Geography
- Location: 1199 Prince Avenue, Athens, Georgia, United States

Organization
- Type: Hospital
- Affiliated university: AU-UGA Medical Partnership

Services
- Emergency department: Level II Trauma Center
- Beds: 427

History
- Founded: 1919

Links
- Website: https://www.piedmont.org/locations/piedmont-athens
- Lists: Hospitals in Georgia

= Piedmont Athens Regional =

Piedmont Athens Regional Medical Center (formerly known as Athens Regional Medical Center) is a hospital in Athens, Georgia. The hospital has 427 beds, a trauma center, and a neonatal intensive care unit. The hospital was founded in 1919 and became part of the Piedmont Healthcare system in 2016. As of 2025, the hospital had a gross patient revenue of $3.8 billion.

In 2015, the president and CEO of the hospital resigned after medical personnel voted 270-0 to having “no confidence” in the hospital’s administration.
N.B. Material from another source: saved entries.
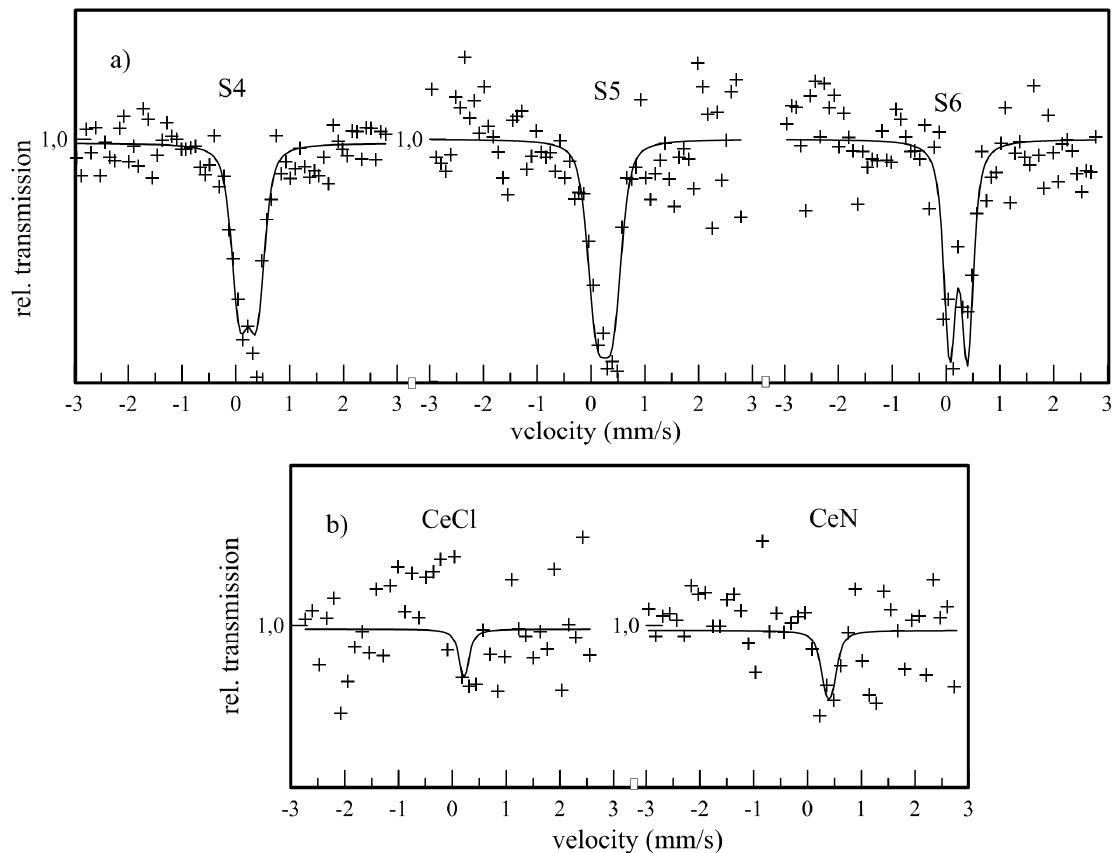
Figure 5. Room temperature Mössbauer spectra ( a ) of the S4, S5, and S6 samples prepared from different chemicals and ( b ) of selected chemicals, cerous chloride (CeCl) and cerous nitrate (CeN).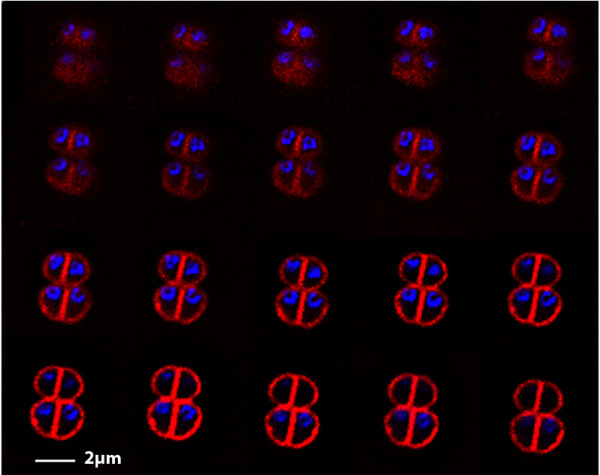
Optical sections of a tetrad of D. radiodurans R1. The series is in order from left to right of images within a row and from top to bottom of rows within the figure. Images are taken at 100 nm intervals. The DNA (blue) is stained with DAPI and the lipid membrane (red) is stained with FM-4-64.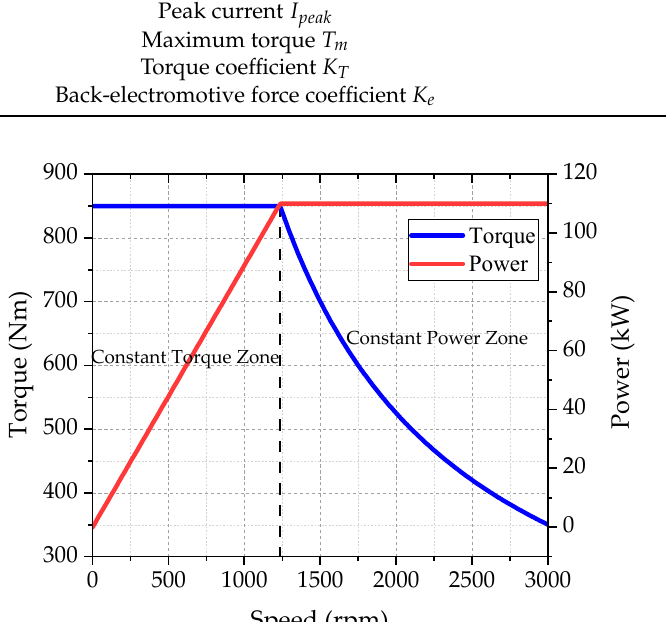
Figure 5. Torque speed diagram of the motor.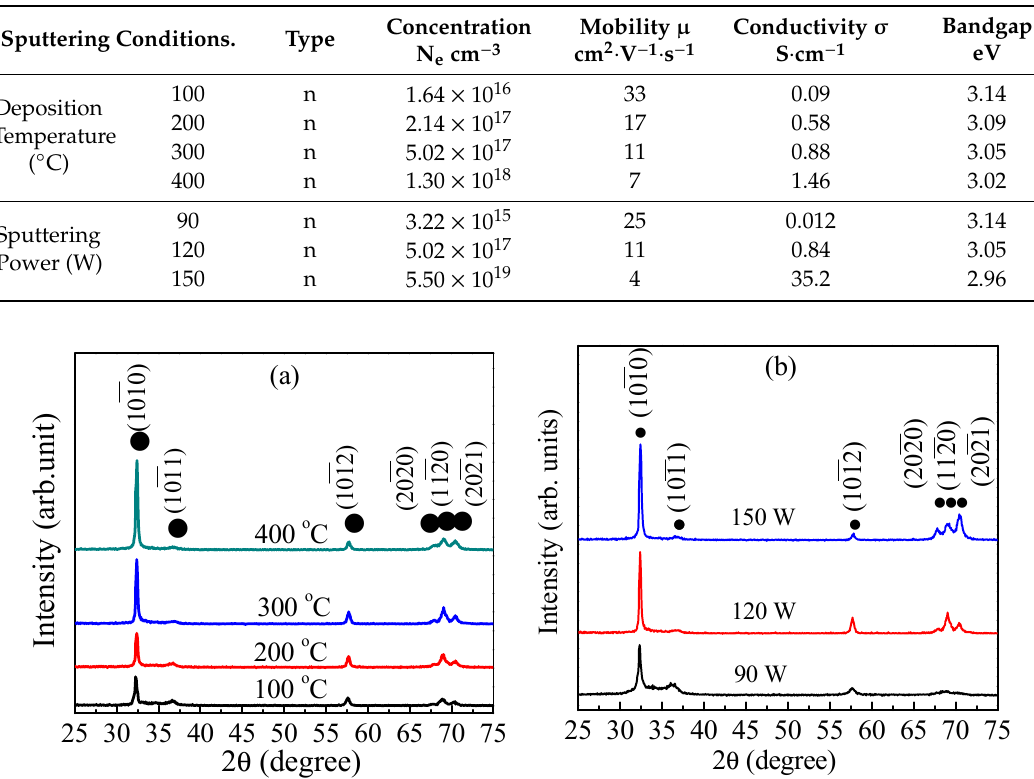
Figure 3. XRD patterns of Ge 0.07 GaN films deposited at ( a ) different growth temperatures; ( b ) different RF power (90–150 W) in an Ar/N 2 atmosphere.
The hospital has drawn controversy for alleged retaliation and union busting against maintenance employees who voted in August 2024 to unionize with the International Union of Operating Engineers. The IUOE has filed unfair labor practice charges against the hospital with the National Labor Relations Board.

According to U.S. News & World Report the hospital tied for the #7th best in Georgia and is high performing in 15 Procedures/Conditions.